Pick the lines holding the string "status" out of the records and copy them.

......

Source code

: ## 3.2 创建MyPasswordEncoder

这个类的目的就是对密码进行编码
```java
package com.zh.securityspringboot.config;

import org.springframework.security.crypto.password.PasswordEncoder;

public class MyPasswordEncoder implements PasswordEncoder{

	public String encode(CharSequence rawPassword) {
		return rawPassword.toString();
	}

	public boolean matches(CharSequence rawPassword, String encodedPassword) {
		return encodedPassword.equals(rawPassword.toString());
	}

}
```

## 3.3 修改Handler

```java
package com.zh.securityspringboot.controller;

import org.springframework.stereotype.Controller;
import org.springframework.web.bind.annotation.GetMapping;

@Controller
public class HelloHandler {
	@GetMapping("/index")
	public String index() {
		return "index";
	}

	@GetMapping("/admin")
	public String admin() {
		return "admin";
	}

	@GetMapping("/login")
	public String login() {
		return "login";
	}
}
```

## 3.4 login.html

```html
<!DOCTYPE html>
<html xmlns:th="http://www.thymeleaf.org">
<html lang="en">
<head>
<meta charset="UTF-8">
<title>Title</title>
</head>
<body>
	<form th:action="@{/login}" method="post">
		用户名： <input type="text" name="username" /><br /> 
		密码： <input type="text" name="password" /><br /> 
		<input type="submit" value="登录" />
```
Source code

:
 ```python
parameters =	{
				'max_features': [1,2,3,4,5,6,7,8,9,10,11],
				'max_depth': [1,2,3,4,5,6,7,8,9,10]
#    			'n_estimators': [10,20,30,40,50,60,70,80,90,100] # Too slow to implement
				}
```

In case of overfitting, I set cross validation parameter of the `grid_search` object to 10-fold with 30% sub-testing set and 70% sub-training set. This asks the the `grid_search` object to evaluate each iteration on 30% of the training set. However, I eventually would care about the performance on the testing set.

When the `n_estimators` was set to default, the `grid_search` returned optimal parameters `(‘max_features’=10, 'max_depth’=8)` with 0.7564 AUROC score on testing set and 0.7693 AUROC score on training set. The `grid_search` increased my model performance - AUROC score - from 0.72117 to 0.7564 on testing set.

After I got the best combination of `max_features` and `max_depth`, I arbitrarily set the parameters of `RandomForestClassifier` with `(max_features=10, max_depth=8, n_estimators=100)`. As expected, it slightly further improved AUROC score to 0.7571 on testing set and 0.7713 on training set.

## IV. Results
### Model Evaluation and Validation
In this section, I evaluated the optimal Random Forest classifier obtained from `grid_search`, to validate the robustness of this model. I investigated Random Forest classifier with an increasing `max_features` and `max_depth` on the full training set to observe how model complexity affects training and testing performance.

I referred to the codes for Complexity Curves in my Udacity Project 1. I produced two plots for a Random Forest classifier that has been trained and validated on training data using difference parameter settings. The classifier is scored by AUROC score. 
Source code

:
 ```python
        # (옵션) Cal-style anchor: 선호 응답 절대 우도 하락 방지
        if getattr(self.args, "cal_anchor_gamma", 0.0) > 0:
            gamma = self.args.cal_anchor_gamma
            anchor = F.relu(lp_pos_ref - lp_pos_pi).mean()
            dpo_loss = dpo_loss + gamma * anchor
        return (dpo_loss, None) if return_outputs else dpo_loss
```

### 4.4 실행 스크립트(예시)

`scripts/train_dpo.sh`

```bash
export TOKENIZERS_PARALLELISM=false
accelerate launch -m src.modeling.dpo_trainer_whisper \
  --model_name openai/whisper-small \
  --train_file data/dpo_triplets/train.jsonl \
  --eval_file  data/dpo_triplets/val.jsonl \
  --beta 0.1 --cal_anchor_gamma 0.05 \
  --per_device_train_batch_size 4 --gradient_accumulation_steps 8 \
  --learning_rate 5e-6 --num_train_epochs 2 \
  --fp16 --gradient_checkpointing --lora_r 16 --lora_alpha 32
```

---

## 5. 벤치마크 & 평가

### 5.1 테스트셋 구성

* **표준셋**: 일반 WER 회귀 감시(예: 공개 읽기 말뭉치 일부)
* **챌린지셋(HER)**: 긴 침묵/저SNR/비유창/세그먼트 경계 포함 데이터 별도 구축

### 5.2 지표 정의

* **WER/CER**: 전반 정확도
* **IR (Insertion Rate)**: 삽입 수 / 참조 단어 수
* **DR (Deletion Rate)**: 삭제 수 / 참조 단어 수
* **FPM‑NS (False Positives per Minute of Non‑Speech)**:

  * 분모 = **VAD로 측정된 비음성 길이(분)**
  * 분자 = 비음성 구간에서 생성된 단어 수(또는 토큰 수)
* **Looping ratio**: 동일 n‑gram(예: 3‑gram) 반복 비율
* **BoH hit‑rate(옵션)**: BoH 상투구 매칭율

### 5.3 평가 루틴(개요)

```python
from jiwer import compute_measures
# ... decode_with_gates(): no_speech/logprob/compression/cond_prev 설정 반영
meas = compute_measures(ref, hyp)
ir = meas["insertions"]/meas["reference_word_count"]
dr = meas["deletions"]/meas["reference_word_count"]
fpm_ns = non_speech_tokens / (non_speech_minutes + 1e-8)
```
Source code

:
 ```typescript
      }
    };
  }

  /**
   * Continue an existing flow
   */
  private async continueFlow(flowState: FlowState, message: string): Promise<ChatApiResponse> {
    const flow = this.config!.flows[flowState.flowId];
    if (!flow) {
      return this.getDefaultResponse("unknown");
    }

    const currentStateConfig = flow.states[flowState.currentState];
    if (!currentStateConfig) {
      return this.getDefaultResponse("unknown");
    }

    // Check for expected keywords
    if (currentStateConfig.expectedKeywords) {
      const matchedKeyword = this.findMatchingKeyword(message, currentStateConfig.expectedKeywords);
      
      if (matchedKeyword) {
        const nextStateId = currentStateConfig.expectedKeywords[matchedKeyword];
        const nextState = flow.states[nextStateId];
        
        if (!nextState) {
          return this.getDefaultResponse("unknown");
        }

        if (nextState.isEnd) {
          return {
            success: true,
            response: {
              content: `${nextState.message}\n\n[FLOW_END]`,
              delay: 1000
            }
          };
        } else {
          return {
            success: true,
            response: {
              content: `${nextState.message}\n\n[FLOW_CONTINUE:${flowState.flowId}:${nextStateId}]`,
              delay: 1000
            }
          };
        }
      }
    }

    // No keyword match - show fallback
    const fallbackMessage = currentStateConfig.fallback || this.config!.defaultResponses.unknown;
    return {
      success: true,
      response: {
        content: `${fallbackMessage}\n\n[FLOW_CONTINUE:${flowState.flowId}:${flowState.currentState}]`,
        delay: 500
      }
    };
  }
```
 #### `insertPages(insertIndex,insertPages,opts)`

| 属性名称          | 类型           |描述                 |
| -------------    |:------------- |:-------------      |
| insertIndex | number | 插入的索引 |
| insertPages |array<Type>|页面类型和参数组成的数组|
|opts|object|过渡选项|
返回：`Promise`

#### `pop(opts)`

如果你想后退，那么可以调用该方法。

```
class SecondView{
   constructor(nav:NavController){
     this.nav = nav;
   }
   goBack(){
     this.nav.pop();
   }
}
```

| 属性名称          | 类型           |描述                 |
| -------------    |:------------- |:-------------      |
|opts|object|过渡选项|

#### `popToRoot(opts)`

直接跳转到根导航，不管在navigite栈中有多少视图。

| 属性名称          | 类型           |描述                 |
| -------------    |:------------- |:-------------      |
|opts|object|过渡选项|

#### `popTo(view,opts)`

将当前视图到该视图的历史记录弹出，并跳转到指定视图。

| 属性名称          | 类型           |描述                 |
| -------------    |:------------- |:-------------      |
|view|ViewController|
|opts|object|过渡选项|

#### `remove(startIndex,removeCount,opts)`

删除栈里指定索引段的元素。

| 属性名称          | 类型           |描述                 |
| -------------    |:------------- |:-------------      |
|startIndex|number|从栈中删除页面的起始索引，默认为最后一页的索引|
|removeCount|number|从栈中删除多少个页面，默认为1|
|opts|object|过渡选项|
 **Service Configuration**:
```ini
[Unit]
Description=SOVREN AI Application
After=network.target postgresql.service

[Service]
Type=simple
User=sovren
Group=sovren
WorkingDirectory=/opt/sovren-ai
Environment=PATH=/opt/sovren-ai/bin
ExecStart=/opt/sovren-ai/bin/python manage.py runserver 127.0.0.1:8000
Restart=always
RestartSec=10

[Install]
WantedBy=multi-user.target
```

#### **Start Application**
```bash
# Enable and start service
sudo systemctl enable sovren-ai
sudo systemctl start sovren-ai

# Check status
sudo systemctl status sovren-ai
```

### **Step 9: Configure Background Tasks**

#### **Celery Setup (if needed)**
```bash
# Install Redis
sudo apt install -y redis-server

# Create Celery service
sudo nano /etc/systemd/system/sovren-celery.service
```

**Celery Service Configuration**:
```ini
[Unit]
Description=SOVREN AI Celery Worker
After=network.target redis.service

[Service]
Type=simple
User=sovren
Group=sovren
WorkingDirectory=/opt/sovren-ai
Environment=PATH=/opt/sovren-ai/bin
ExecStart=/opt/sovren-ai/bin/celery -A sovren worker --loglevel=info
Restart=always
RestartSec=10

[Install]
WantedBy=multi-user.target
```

......

- Your response
# Check status
sudo systemctl status sovren-ai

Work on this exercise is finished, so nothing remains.